Leo Trotzki zeigt auf, dass die bolschewistische Partei die Sowjets in Russland aufgrund von der Richtigkeit ihrer Politik und ihres Zusammenhaltes anführten. Und da stellt sich die Frage: Was ist die Partei und worin besteht ihr Zusammenhalt? Dieser Zusammenhalt, so Trotzki, ist ein gemeinsames Verständnis der Ereignisse und der Aufgaben. Und dieses gemeinsame Verständnis ist das Programm der Partei.

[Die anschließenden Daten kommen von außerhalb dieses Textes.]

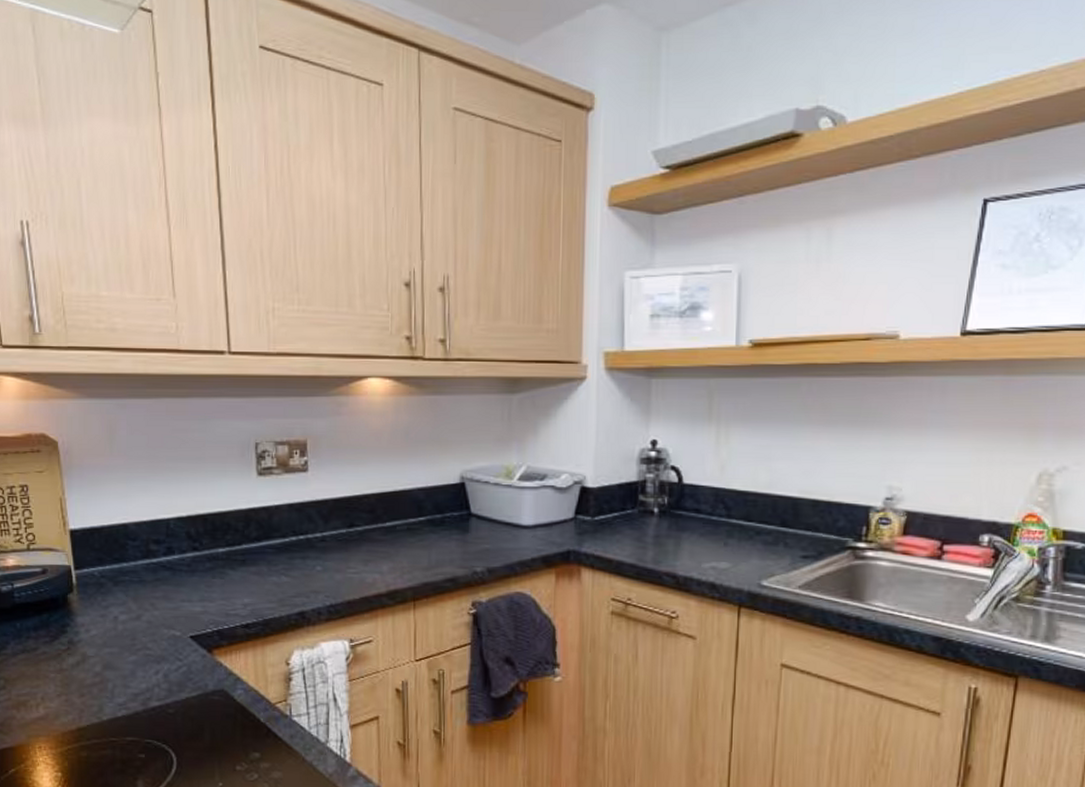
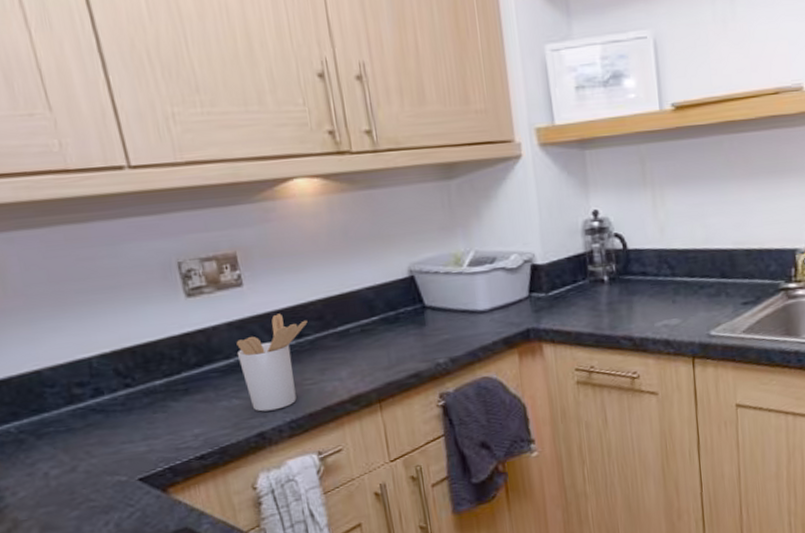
utensil holder: none [293,502,360,593] -> present [236,313,308,412]

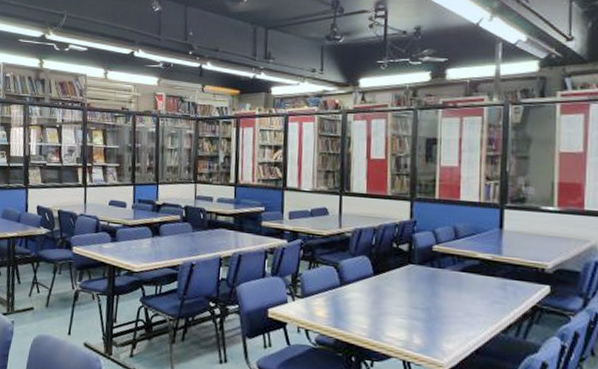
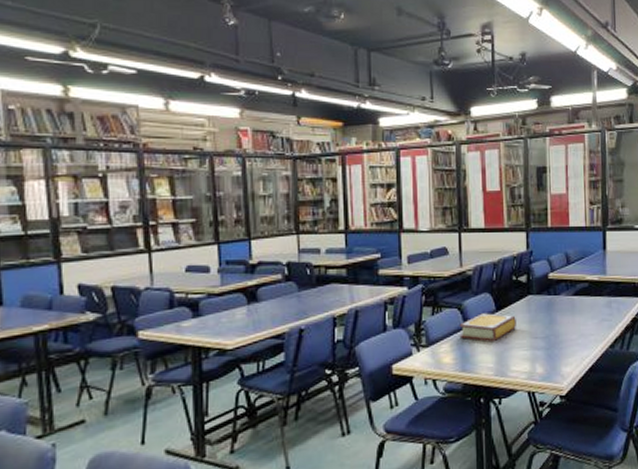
book: none [334,275,394,304] -> present [459,313,516,341]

Unser Programm fällt nicht vom Himmel. Für uns enthält das Programm die Schlussfolgerungen der theoretischen und praktischen Arbeit des Marxismus seit seinem Ursprung, damit diese Erfahrungen sich nicht im Leeren entwickeln. Wir wollen, dass die Arbeiter*innen ein Gefühl dafür entwickeln, einer Klasse mit einer über 150-jährigen Tradition des Kampfes gegen das Kapital anzugehören. Anders ausgedrückt: Das Programm ist das Ergebnis der strategischen Erfahrung des Proletariats in anderthalb Jahrhunderten Geschichte und ihre Verdichtung mittels eines Systems an Forderungen auf einer wissenschaftlichen Grundlage. Durch das Programm nimmt die Arbeiter*innenklasse ihre eigenen kollektiven Erfahrungen auf, die den einzelnen Arbeitenden verborgen bleiben. Auf diese Weise fängt sie nicht ständig von Null an.

Das Programm, das die CRT bei ihrem Gründungskongress vorstellt, ist kein fertiges Programm. Daher fehlen Dinge und es gibt weitere Elemente, die nicht im strengen Sinne zum Programm gehören. Beispielsweise all die Kommentare und Polemiken mit unseren politischen Gegner*innen, die die Grundlage für unsere Losungen legen. Aber das CRT-Manifest ist noch kein fertiges Programm, weil unser tatsächliches revolutionäres Programm vor allem nicht national, sondern international ist und auf der theoretischen Analyse der aktuellen kapitalistischen Gesellschaft in ihrer imperialistischen Phase fußt.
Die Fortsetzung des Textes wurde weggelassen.